**** SUPPLIED DATA

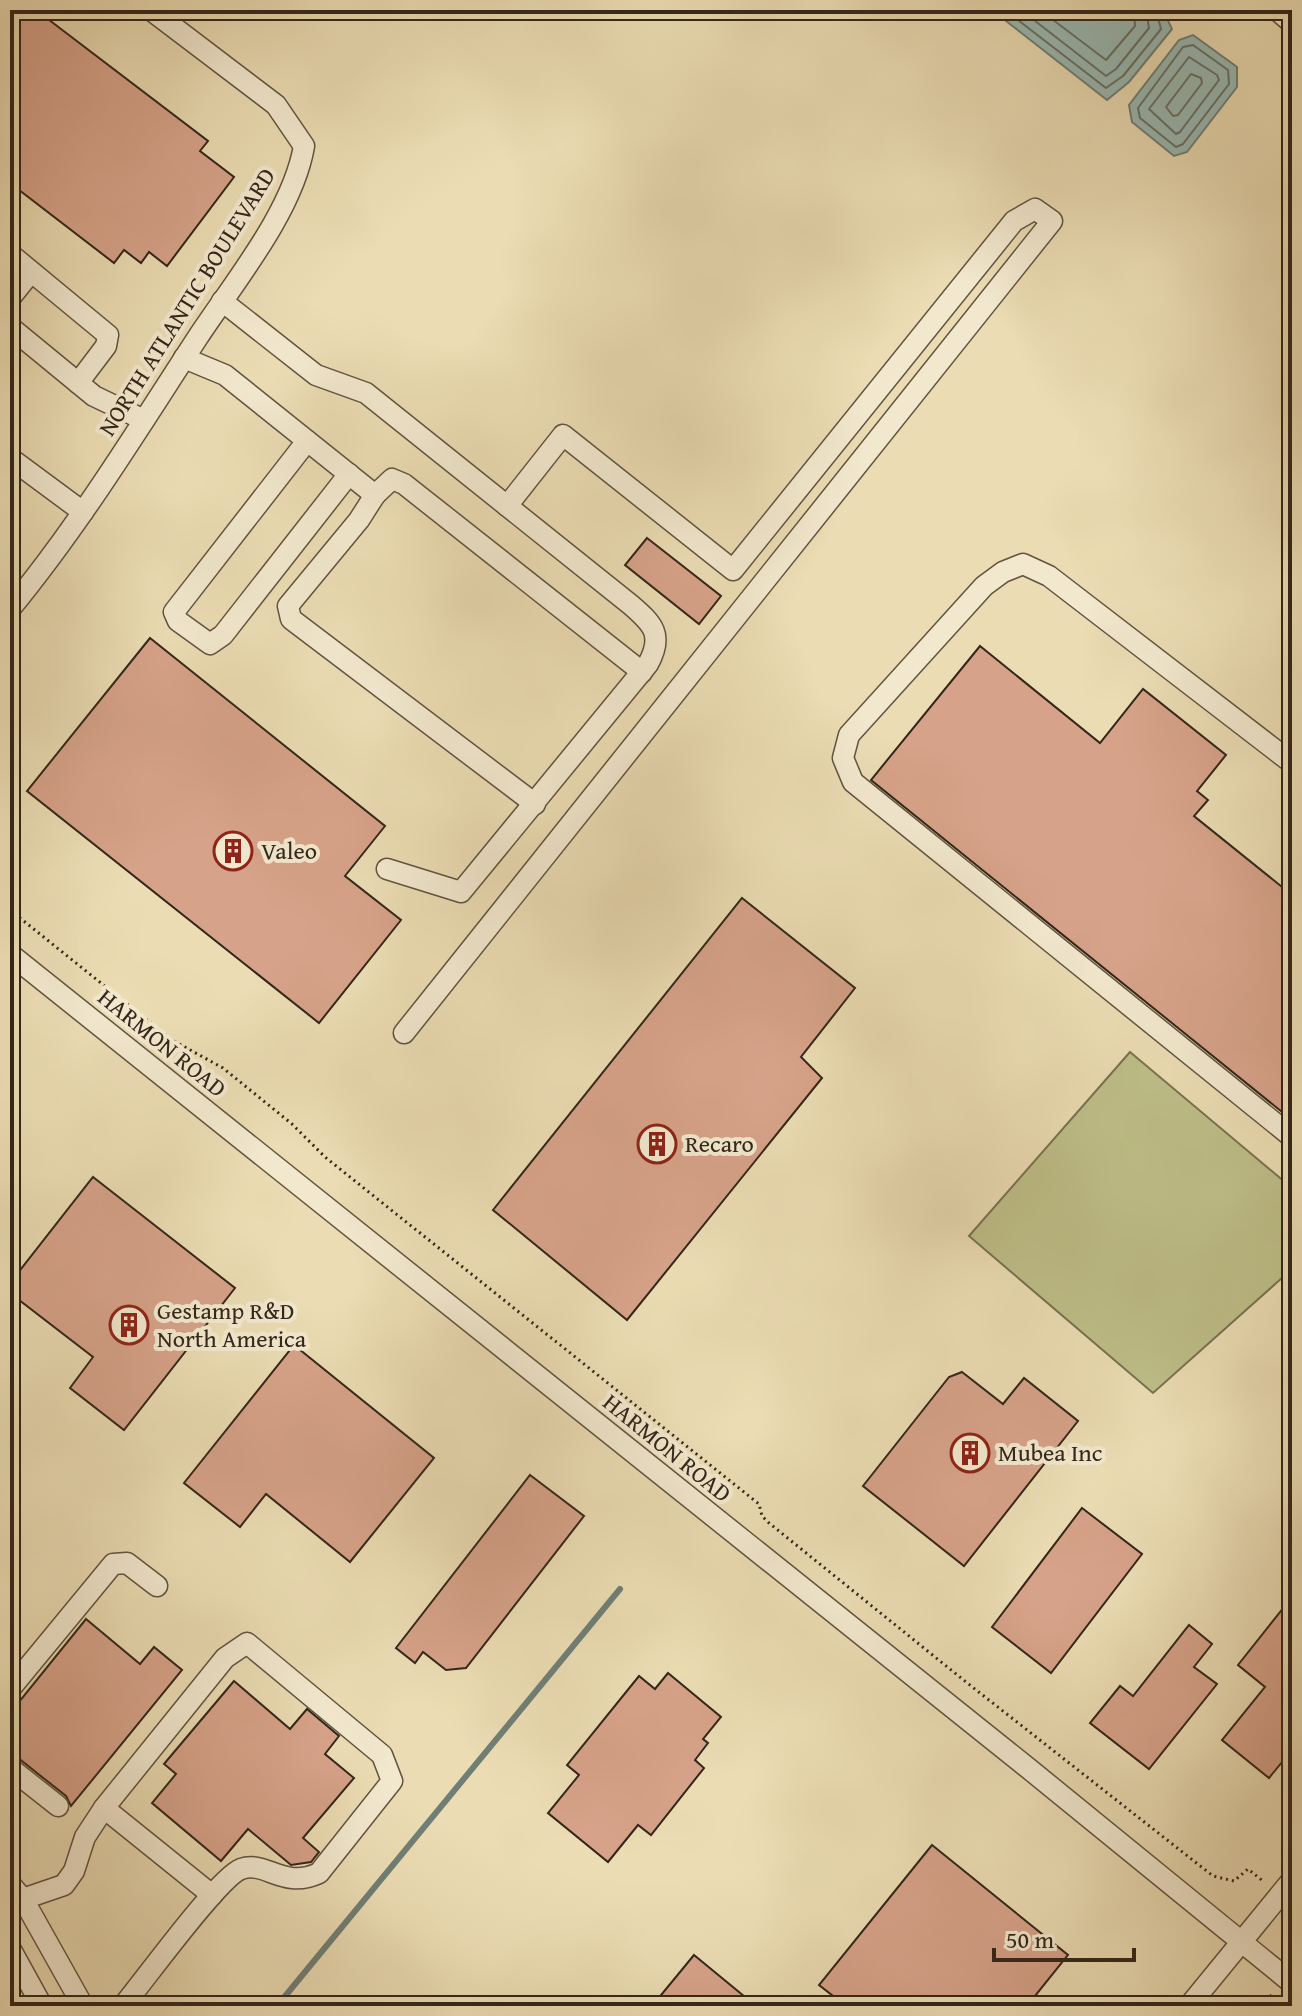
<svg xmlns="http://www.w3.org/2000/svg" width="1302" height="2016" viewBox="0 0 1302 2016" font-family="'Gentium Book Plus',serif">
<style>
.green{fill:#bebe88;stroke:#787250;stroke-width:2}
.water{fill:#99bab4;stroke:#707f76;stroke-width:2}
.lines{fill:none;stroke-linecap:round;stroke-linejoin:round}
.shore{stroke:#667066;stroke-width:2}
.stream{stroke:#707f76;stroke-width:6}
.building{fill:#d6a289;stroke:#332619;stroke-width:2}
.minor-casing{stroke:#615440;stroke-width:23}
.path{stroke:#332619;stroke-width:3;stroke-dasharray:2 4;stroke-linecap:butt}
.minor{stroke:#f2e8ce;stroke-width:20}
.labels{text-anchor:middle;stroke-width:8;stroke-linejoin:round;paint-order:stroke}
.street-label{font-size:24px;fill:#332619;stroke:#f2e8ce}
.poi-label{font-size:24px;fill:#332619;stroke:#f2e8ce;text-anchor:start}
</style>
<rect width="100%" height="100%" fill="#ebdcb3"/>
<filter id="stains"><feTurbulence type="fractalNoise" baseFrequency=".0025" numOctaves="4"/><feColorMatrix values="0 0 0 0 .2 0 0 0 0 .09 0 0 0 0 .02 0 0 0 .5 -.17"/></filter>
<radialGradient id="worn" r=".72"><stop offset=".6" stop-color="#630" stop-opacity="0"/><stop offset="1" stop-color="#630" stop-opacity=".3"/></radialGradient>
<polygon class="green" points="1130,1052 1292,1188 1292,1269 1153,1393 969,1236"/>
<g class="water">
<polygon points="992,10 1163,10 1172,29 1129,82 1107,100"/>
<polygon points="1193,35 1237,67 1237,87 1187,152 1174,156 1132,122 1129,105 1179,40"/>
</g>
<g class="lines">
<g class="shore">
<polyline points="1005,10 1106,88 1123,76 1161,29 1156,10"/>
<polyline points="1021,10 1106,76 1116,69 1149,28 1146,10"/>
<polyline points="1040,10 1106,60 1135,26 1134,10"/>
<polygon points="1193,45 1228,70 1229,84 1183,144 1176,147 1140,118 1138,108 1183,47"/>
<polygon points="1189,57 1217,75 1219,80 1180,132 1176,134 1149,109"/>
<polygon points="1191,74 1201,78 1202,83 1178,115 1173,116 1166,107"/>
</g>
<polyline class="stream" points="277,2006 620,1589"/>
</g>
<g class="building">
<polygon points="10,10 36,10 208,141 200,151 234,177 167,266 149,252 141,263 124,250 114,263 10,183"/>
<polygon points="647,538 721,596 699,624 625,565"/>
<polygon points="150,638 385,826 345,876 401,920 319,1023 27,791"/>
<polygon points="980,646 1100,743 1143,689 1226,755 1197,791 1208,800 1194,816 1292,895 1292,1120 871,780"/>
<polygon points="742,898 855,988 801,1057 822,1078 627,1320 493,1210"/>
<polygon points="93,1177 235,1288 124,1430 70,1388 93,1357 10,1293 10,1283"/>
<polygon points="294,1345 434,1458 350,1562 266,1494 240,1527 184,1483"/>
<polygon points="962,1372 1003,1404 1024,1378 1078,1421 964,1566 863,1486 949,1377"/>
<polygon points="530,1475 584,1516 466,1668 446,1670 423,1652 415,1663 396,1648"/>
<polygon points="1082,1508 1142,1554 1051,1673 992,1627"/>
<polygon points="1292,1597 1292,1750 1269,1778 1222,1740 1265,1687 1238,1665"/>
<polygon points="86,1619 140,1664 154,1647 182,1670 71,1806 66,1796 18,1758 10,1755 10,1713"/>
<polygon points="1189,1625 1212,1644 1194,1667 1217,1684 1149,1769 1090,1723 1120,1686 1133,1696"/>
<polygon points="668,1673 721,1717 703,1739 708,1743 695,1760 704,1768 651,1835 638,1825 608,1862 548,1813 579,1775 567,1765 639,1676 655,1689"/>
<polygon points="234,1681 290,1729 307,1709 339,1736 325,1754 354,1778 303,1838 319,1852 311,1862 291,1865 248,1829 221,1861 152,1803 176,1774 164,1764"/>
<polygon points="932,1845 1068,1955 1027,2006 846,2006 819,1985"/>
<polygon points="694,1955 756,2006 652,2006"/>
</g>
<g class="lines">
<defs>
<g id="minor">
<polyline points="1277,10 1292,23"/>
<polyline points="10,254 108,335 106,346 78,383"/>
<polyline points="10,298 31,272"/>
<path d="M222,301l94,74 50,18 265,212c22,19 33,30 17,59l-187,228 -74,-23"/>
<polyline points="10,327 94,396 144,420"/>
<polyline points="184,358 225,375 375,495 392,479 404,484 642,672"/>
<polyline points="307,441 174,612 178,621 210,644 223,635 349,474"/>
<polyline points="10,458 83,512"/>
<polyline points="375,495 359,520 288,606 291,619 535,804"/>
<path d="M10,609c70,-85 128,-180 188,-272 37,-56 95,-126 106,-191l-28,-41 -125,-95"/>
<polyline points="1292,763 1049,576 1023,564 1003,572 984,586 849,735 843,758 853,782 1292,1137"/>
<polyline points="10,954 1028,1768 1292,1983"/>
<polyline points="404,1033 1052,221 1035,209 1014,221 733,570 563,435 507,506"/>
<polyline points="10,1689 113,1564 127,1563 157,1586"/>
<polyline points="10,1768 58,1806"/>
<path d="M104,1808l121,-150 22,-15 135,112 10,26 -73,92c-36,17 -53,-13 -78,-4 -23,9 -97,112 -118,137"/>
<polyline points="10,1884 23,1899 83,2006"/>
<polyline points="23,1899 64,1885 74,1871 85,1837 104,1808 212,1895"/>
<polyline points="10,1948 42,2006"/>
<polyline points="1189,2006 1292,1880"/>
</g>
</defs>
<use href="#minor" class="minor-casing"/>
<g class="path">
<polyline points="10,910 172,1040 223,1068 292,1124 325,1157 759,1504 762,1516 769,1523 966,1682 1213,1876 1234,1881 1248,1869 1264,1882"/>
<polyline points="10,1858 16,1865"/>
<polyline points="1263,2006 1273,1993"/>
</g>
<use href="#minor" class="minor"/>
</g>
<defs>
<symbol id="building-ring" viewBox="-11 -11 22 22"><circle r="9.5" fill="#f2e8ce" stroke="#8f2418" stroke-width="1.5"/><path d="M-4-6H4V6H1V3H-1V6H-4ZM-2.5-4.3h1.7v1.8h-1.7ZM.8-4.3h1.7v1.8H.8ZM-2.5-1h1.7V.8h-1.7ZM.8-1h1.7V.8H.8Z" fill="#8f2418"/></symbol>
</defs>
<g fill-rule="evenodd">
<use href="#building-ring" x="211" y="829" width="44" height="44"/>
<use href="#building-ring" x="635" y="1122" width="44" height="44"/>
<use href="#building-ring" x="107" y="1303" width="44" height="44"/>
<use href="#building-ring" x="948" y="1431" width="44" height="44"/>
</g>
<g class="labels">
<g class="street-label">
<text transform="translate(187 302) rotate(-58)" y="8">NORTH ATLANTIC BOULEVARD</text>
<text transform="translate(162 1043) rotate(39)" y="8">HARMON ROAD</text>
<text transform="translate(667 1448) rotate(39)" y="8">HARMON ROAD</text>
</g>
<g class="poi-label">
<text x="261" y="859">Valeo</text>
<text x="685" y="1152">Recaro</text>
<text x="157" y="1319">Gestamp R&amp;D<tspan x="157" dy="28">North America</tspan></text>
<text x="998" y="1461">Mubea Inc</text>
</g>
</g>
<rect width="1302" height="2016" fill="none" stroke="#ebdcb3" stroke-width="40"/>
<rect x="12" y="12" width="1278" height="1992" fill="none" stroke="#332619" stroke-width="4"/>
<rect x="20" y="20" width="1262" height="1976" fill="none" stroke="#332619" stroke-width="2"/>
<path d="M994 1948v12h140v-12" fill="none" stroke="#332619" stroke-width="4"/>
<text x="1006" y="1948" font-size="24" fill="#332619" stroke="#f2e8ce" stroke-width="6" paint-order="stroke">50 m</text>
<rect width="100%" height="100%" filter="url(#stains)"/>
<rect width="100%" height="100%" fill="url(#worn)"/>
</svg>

********

## EXERCISE PROMPT
Give, as a single number, the count of lines in the material above that contain the string "linecap".

## ANSWER SECTION
2